WhatsApp AI Bot in Production: 3 Months, 50K Messages, Zero Downtime
The Challenge
My client had a problem: 200+ WhatsApp messages per day, 2 people answering, and still losing customers because response time was 2+ hours during peak times.
Their ask: "Can you make a bot that actually works?"
The Stack
WhatsApp Business API
|
Evolution API (self-hosted)
|
FastAPI Backend
|
Yoshii IA (Brazilian Portuguese LLM)
|
PostgreSQL + Redis
What Makes It Different
1. It Actually Understands Portuguese
Not translated English. Native Brazilian Portuguese.
Customer: "ce tem a blusa azul em P?"
(Informal: "u got the blue shirt in S?")
Bot: "Temos sim! A blusa azul ta disponivel em P, M e G.
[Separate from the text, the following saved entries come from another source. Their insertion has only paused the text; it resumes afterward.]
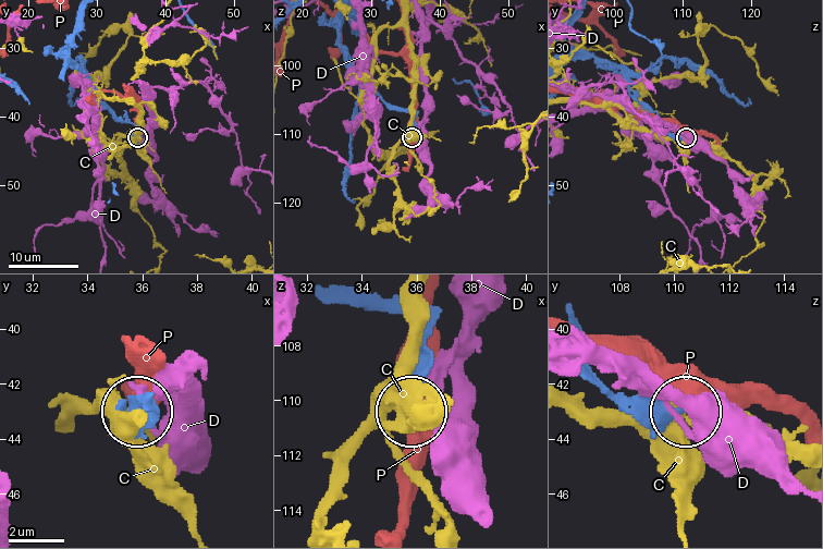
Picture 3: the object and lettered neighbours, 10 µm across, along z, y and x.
Leave. C, D and P are other cells; none of them fits.

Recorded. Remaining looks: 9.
Look: 3d 16 µm at (43, 36, 70). An open end.

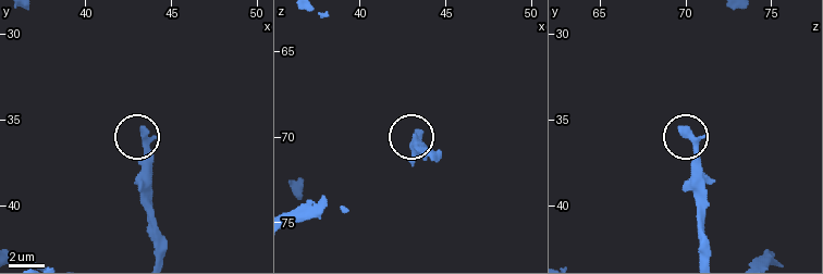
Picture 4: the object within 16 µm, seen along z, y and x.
Look: pieces 8 µm at (43.3, 35.5, 69.9).

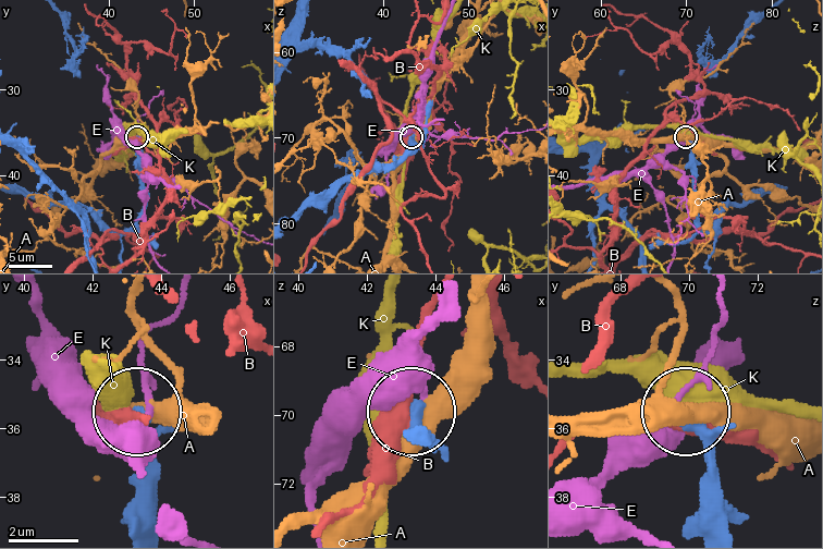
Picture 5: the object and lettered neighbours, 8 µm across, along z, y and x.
Leave. A, B, E and K are other cells; none of them fits.

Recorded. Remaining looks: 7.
Look: 3d 24 µm at (14, 1, 78). Long arm stops here.

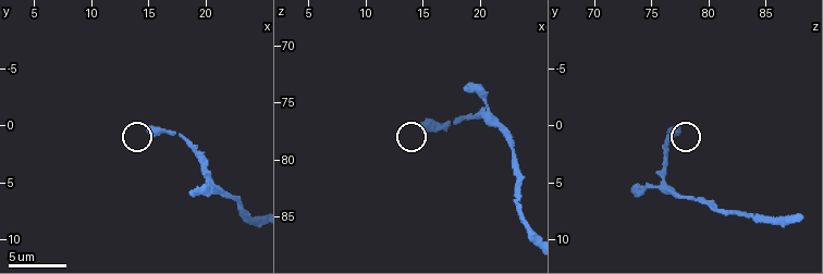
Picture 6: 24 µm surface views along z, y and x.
Look: pieces 6 µm at (15.0, 0.4, 77.4). See the neighbours.

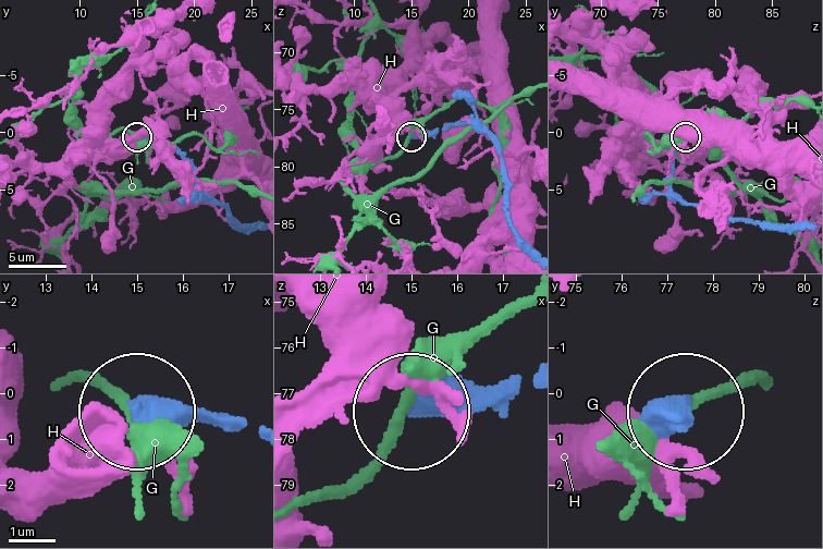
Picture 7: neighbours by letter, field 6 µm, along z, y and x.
Leave. G and H are other cells; no lettered segment goes on from it.

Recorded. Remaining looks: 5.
Look: 3d 16 µm at (26, 22, 59). An open end.

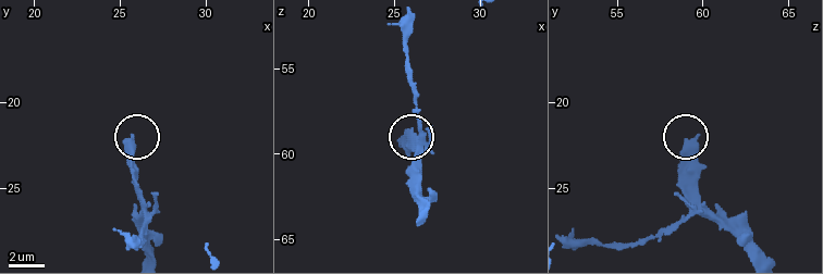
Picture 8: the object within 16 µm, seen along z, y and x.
Look: pieces 6 µm at (25.5, 22.1, 59.1).

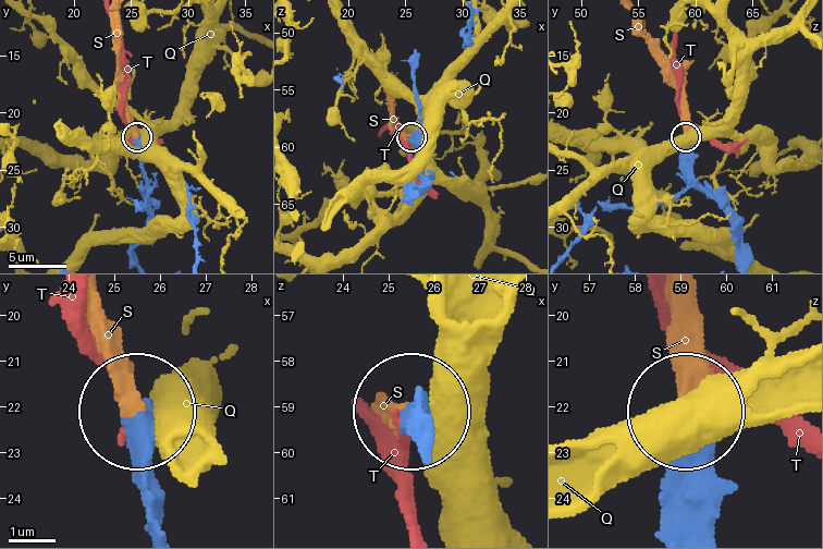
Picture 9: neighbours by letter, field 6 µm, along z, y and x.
Join S. S is the same cell, Q and T are other cells; the object passes into it along (691, 170), (686, 109), (676, 69), (645, 36), (641, 19) in picture 9; it goes on there.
Quer que eu reserve pra voce?"
2. Smart Handoff
Bot handles 80% of queries. Complex cases go to humans with full context:
if sentiment_score < 0.3 or is_complaint:
handoff_to_human(
conversation=conv,
reason="frustrated_customer",
context=summary
)
3. Business Hours Awareness
def get_response(message):
if not is_business_hours():
return BOT_RESPONSE # Full automation
elif human_available():
return HYBRID_MODE # Bot + human
else:
return BOT_RESPONSE # Fallback to bot
The Numbers (Real Data)
| Metric | Before | After |
|---|---|---|
| Avg Response Time | 2h 15min | 12 seconds |
| Messages/day handled | 80 | 200+ |
| Staff needed | 2 | 0.5 (oversight) |
| Customer satisfaction | 65% | 89% |
| Operating cost | $2,500/mo | $400/mo |
Lessons Learned the Hard Way
1. Rate Limiting is Real
WhatsApp will ban you if you send too many messages too fast.
async def send_message(to, text):
async with rate_limiter:
await asyncio.sleep(1) # Minimum delay
return await api.send(to, text)
2. Media Handling is Tricky
Customers send voice messages, images, videos. You need to handle all of them:
match message.type:
case "text":
return process_text(message)
case "audio":
text = await whisper_transcribe(message.audio)
return process_text(text)
case "image":
return "Got your image! Let me take a look..."
3. Context is Everything
Store conversation history. Customers hate repeating themselves:
context = redis.get(f"conv:{phone_number}")
last_messages = context.messages[-5:] # Last 5 messages
response = llm.generate(
system="You are a helpful assistant...",
context=last_messages,
user_message=new_message
)
4. Graceful Degradation
LLM down? Have fallbacks:
try:
response = await yoshii_api.generate(prompt)
except TimeoutError:
response = FALLBACK_RESPONSES.get(
detect_intent(message),
"Sorry, having issues. Human will respond soon!"
)
The Architecture
+-------------+ +----------------+ +----------+
| WhatsApp |---->| Evolution API |---->| Webhook |
| Cloud API | | (self-hosted) | | Handler |
+-------------+ +----------------+ +----------+
|
+---------------------------+
|
+-----v-----+ +---------+
| Message |---->| Yoshii |
| Processor | | LLM API |
+-----------+ +---------+
|
+-----v-----+
| Response |
| Generator |
+-----------+
|
+-----v-----+
| Queue |-----> Send via WhatsApp
+-----------+
Cost Breakdown
| Item | Monthly Cost |
|---|---|
| WhatsApp Business API | $50 |
| VPS (4GB RAM) | $20 |
| LLM Inference (self-hosted) | $0 |
| Redis Cloud | $0 (free tier) |
| PostgreSQL | $0 (same VPS) |
| Total | $70/month |
Open Source
The LLM powering this is open source:
- Model: yoshii-ai/Yoshii-7B-BR
- Dataset: brazilian-customer-service-conversations
What's Next
- Voice message processing (Whisper integration)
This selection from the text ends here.